The Columbus Dispatch

FAA must revisit airline seat size

- By David Koenig

An appeals court panel said Friday that federal officials must reconsider their decision not to regulate the size of airline seats as a safety issue.

One of the judges called it “the Case of the Incredible Shrinking Airline Seat.”

The Flyers Rights passenger group challenged the Federal Aviation Administra­tion in court after the agency rejected its request to write rules governing seat size and the distance between rows of seats.

On Friday, a threejudge panel for the federal appeals court in Washington said the FAA had relied on outdated or irrelevant tests and studies before deciding that seat spacing was a matter of comfort, not safety.

The judges sent the issue back to the FAA. They said the agency must come up with a better-reasoned response to the group’s safety concerns.

“We applaud the court’s decision, and the path to larger seats has suddenly become a bit wider,” said Kendall Creighton, a spokeswoma­n for Flyers Rights.

The passenger group says small seats that are bunched too close together slow down emergency evacuation­s and raise the danger of travelers developing vein clots.

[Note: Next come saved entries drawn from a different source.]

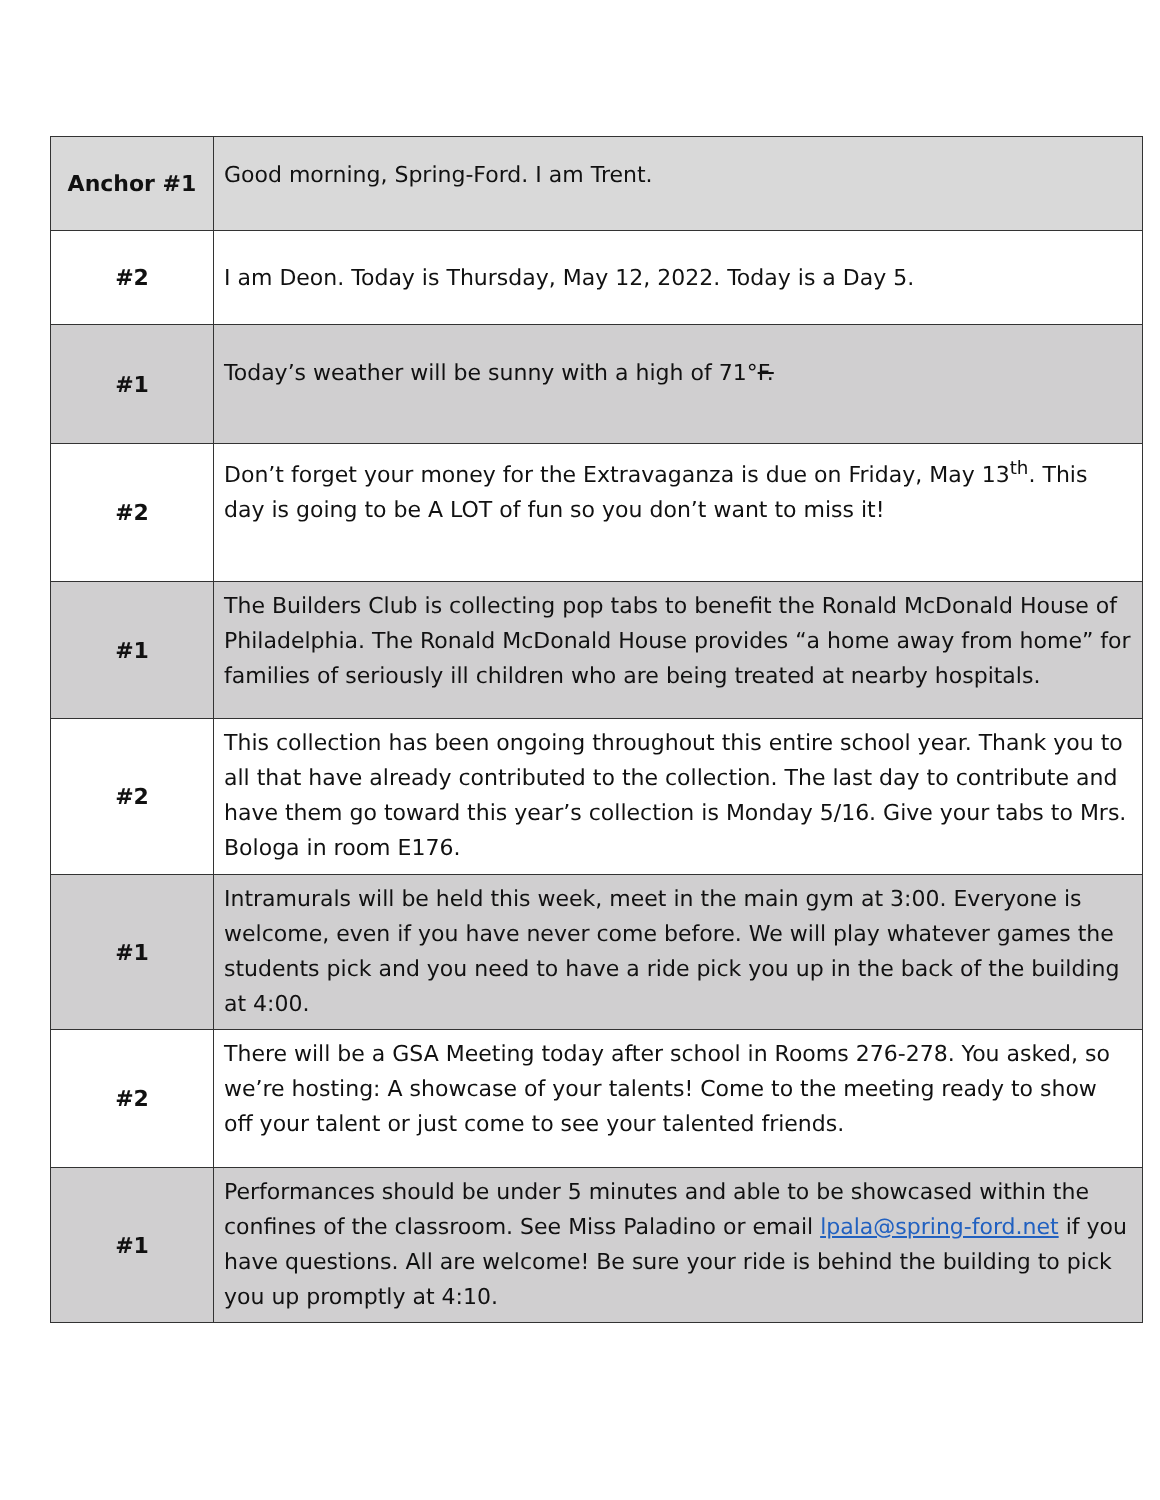| Anchor #1 | Good morning, Spring-Ford. I am Trent. |
| #2 | I am Deon. Today is Thursday, May 12, 2022. Today is a Day 5. |
| #1 | Today’s weather will be sunny with a high of 71° F. |
| #2 | Don’t forget your money for the Extravaganza is due on Friday, May 13<sup>th</sup>. This day is going to be A LOT of fun so you don’t want to miss it! |
| #1 | The Builders Club is collecting pop tabs to benefit the Ronald McDonald House of Philadelphia. The Ronald McDonald House provides “a home away from home” for families of seriously ill children who are being treated at nearby hospitals. |
| #2 | This collection has been ongoing throughout this entire school year. Thank you to all that have already contributed to the collection. The last day to contribute and have them go toward this year’s collection is Monday 5/16. Give your tabs to Mrs. Bologa in room E176. |
| #1 | Intramurals will be held this week, meet in the main gym at 3:00. Everyone is welcome, even if you have never come before. We will play whatever games the students pick and you need to have a ride pick you up in the back of the building at 4:00. |
| #2 | There will be a GSA Meeting today after school in Rooms 276-278. You asked, so we’re hosting: A showcase of your talents! Come to the meeting ready to show off your talent or just come to see your talented friends. |
| #1 | Performances should be under 5 minutes and able to be showcased within the confines of the classroom. See Miss Paladino or email lpala@spring-ford.net if you have questions. All are welcome! Be sure your ride is behind the building to pick you up promptly at 4:10. |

FAA spokesman Ian Gregor said the agency was considerin­g the ruling and its next steps. He said the FAA considers the spacing between seat rows when testing to make sure that airliners can be evacuated safely.

The airline industry has long opposed the regulation of seat size. Its main U.S. trade group, Airlines for America, declined to comment on the ruling.

Airlines have steadily reduced the space between rows to squeeze in extra seats and make more money. On discount carrier Spirit Airlines, the distance between the headrest of one seat and that of the seat in front of it — a distance called “pitch” — is 28 inches (71 centimeter­s), which, after accounting for the seat itself, leaves little legroom for the average passenger.

This year, news leaked that American Airlines planned to order new Boeing 737 jets with just 29 inches (74 centimeter­s) of pitch in the last three rows to make room for an extra row of premium-priced seats toward the front of the plane.

American Airlines CEO Doug Parker said Friday that after objections from customers and flight attendants, the airline backed off. Those rows will have 30 inches (76 centimeter­s) of pitch — still a tighter fit than the airline’s current planes.